To state another obvious point: features also make money. In big tech companies, features that seem trivial often make a lot of money. Dan Luu makes this point better than anyone I’ve seen here:
Features also matter: when I talk to engineers working on basically any product at any company, they’ll often find that there are seemingly trivial individual features that can add integer percentage points to revenue. Just as with performance, people underestimate how many engineers you can add to a product before engineers stop paying for themselves.

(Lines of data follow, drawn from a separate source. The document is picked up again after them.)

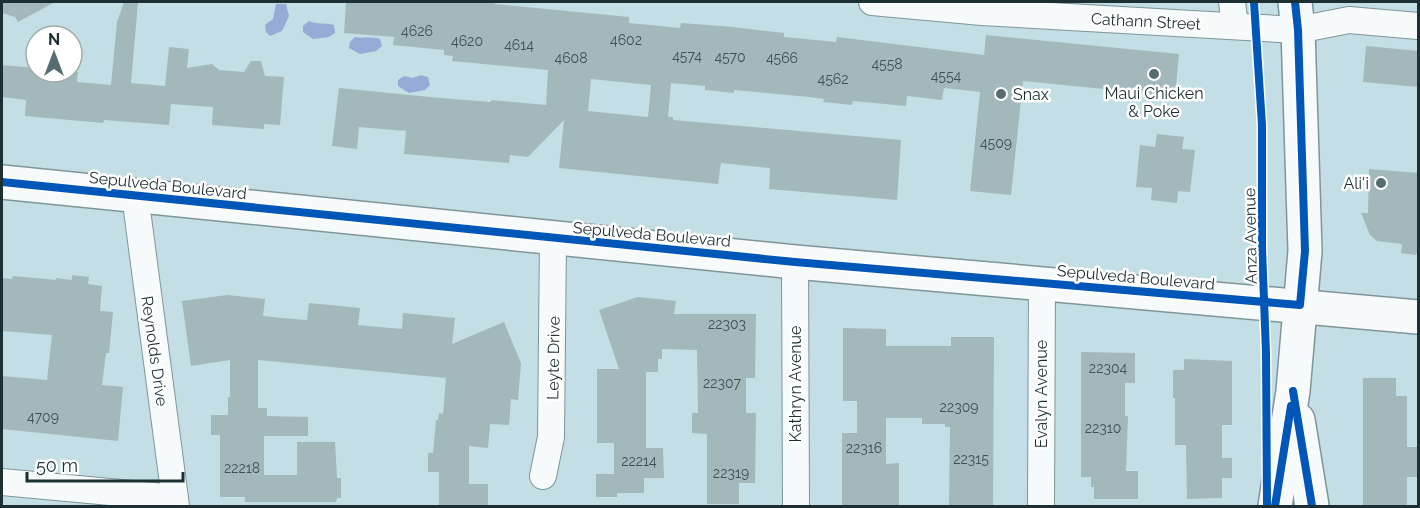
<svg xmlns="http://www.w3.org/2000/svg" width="1420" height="508" viewBox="0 0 1420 508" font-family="Raleway,sans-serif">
	<rect width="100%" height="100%" fill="#c3dee4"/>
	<g fill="#96abd5">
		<polygon points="276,4 286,4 289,16 282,31 270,36 266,32 265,25 273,19"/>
		<path d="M 309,21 C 318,25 325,22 334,25 L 335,33 L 329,37 L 313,39 L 303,32 L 303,26 Z"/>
		<path d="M 355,37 C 364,39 371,36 380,39 L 382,46 L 376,51 L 360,54 L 349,48 L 350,42 Z"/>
		<polygon points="421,75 428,77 430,85 425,90 409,93 398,86 398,80 404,76 413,78"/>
	</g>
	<g fill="#a3b8ba" fill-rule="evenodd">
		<polygon points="2,2 55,2 18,22 15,17 2,13"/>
		<polygon points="124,2 138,2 131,83 165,86 169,47 189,49 187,68 212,64 219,70 244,72 251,61 261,61 265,76 284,77 280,125 264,124 264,129 212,125 213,107 171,104 169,125 104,120 103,123 25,116 26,100 2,97 2,65 36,68 36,72 78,72 77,82 111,85 117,22"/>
		<path d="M 346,2 L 495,2 L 495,4 L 629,17 L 629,23 L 680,28 L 681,23 L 733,27 L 784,33 L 784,37 L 836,42 L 837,37 L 984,55 L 986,35 L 1179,54 L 1175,96 L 1023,81 L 1011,195 L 970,191 L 980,92 L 944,88 L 942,100 L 907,96 L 906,106 L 853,101 L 852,105 L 823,102 L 824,99 L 809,97 L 734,90 L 734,93 L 705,90 L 705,86 L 671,83 L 668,117 L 673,117 L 673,120 L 901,140 L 897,200 L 769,189 L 770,168 L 721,163 L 718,184 L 559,168 L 564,120 L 528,157 L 510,155 L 509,163 L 404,154 L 406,131 L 359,127 L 357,149 L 332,146 L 339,88 L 440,98 L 491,102 L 491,100 L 546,105 L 548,70 L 452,61 L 453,56 L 444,55 L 444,50 L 393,45 L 394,37 L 344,33 ZM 591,79 L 651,85 L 648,117 L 588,111 Z"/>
		<polygon points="1366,46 1419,51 1419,87 1363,82"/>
		<polygon points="1157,134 1184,137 1182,149 1195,150 1190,192 1178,191 1177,203 1151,200 1152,188 1136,187 1140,145 1155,147"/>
		<polygon points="1369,169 1419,173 1419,245 1416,255 1401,253 1402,244 1377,241 1370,235 1361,213 1368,213"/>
		<polygon points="72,275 89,277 88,284 102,286 100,311 113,312 109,353 106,353 102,385 123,387 118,441 2,429 2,376 47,380 52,335 2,331 2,278 12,279 13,276 56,280 56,278 72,280"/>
		<polygon points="227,295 265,299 263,316 281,318 307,320 309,303 360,308 358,325 402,329 403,313 455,318 452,344 504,322 521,363 518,400 511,399 509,425 490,424 488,448 469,446 469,484 488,484 488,505 439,505 439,472 428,472 428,453 433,453 436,420 438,420 439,413 443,414 446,378 258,360 258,408 267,408 267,416 308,417 308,436 264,436 264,475 297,475 297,442 335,442 337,478 341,478 341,498 337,498 336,502 245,502 245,497 220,497 220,435 211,435 211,415 228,415 228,397 230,397 230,360 191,366 182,301"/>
		<polygon points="638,297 676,301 674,314 756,314 755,378 746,378 746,413 756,413 755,483 739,483 739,504 707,504 707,434 692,433 692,413 698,413 697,350 662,349 662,359 658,359 658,372 646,372 646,448 663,448 664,478 644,478 644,493 617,493 617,497 596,497 596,474 614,474 614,443 597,443 597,369 619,369 599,310"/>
		<polygon points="843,328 886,329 886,346 951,346 951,337 994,337 993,507 949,507 950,427 945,427 945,424 922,424 922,418 886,418 886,464 899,463 899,507 842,507 842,433 857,433 857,401 843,401"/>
		<polygon points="1081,352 1135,353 1135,383 1125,383 1125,416 1128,416 1126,471 1138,471 1138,499 1094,499 1094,487 1091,487 1091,477 1081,477"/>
		<polygon points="1184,359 1232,361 1232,425 1222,425 1222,458 1232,458 1232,478 1222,478 1222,498 1187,499 1186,445 1175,445 1175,398 1173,398 1173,370 1184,370"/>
		<polygon points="1363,378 1396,378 1396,396 1407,396 1407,447 1419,447 1419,477 1407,477 1407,507 1363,507"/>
	</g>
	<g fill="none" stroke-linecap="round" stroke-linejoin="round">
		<defs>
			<g id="minor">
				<polyline points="872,2 982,12 1298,30 1349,20 1418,26"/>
				<polyline points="1232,2 1235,26"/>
				<polyline points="135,195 176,506"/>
				<polyline points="795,262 796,506"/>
				<polyline points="543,476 551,437 553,238"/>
				<polyline points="2,482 175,498"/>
				<polyline points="1041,506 1042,282"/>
			</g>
			<g id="major">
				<polyline points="2,182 795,262 1418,317"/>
				<polyline points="1298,420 1312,506"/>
				<polyline points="1275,506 1293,391 1305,251 1298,30 1295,2"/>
			</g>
		</defs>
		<use href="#minor" stroke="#809599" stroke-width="28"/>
		<use href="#major" stroke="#809599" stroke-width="36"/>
		<use href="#minor" stroke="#f6fafb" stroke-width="26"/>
		<use href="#major" stroke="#f6fafb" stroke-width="33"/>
		<defs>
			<g id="cycleway">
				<polyline points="1254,2 1262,125 1262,248 1266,352 1267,506"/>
				<polyline points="2,182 795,262 1300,305 1305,251 1298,30 1295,2"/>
				<polyline points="1293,391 1312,506"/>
				<polyline points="1275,506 1291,406"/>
			</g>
		</defs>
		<use href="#cycleway" stroke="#fefefe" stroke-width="11"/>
		<use href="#cycleway" stroke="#0057b8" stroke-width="8"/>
	</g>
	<g fill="#566c71" stroke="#fefefe" stroke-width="2">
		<circle cx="1154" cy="74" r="6"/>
		<circle cx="1001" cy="94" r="6"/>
		<circle cx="1381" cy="183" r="6"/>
	</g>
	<g text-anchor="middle" stroke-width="5" stroke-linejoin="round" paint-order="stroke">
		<g font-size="14" fill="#3e5155">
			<text x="417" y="36">4626</text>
			<text x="626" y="45">4602</text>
			<text x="467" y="46">4620</text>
			<text x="519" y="50">4614</text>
			<text x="687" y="61">4574</text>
			<text x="730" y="62">4570</text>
			<text x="571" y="63">4608</text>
			<text x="782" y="63">4566</text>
			<text x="887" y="69">4558</text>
			<text x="946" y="81">4554</text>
			<text x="833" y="84">4562</text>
			<text x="996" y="148">4509</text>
			<text x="727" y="329">22303</text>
			<text x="1108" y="373">22304</text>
			<text x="722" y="388">22307</text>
			<text x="959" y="412">22309</text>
			<text x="43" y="422">4709</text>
			<text x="1103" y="433">22310</text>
			<text x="864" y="453">22316</text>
			<text x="971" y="464">22315</text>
			<text x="639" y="466">22214</text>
			<text x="242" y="473">22218</text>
			<text x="731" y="478">22319</text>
		</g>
		<g font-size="16" fill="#1c2f33" stroke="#fefefe">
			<text transform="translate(1146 21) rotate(3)" y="6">Cathann Street</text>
			<text transform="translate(168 185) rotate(6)" y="6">Sepulveda Boulevard</text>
			<text transform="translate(652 234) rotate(5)" y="6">Sepulveda Boulevard</text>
			<text transform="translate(1250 236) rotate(-91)" y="6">Anza Avenue</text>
			<text transform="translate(1136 277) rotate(5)" y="6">Sepulveda Boulevard</text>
			<text transform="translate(155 351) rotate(82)" y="6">Reynolds Drive</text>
			<text transform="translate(553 358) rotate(-89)" y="6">Leyte Drive</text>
			<text transform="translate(795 384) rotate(-90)" y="6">Kathryn Avenue</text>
			<text transform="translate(1041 394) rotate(-90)" y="6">Evalyn Avenue</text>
		</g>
		<g font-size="16" fill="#1c2f33" stroke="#fefefe">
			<text x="1154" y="99">Maui Chicken<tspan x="1154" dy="18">&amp; Poke</tspan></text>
			<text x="1013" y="100" text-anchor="start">Snax</text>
			<text x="1369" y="189" text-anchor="end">Ali'i</text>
		</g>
	</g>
	<rect width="1420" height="508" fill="none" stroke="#1c2f33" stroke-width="6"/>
	<g transform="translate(54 54)"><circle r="28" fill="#fefefe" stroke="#a4abad" stroke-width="1.5"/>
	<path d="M0-4.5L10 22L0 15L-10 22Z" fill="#566c71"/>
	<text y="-9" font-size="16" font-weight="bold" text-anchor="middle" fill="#1c2f33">N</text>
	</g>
	<path d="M27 472v9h156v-9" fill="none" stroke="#1c2f33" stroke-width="3"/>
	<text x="36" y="472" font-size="18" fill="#1c2f33" stroke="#fefefe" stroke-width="4.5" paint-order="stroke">50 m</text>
</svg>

Startups don’t care about marginal features because their success is entirely dominated by finding a single successful feature that anybody wants to pay for. Big companies by definition have at least one successful feature that’s already driving lots of revenue, so they care a lot about marginal features. 1% of Google Ads or AWS S3 revenue is a lot of money. Big companies are thus incentivized to keep adding complexity until it’s literally impossible to add any more.
Summary
Why are big tech companies slow? Because they’ve packed in as many features as possible in order to make more money, and the interaction of existing features adds an unimaginable amount of cognitive load. Some hackers are revolted by this, because they love simple tools that do one thing well. That’s a fair reaction. But don’t let your revulsion fool you into thinking that big tech companies are full of stupid people.
Capturing value at the margin is really difficult to do well. That’s why big tech pays big tech salaries for it!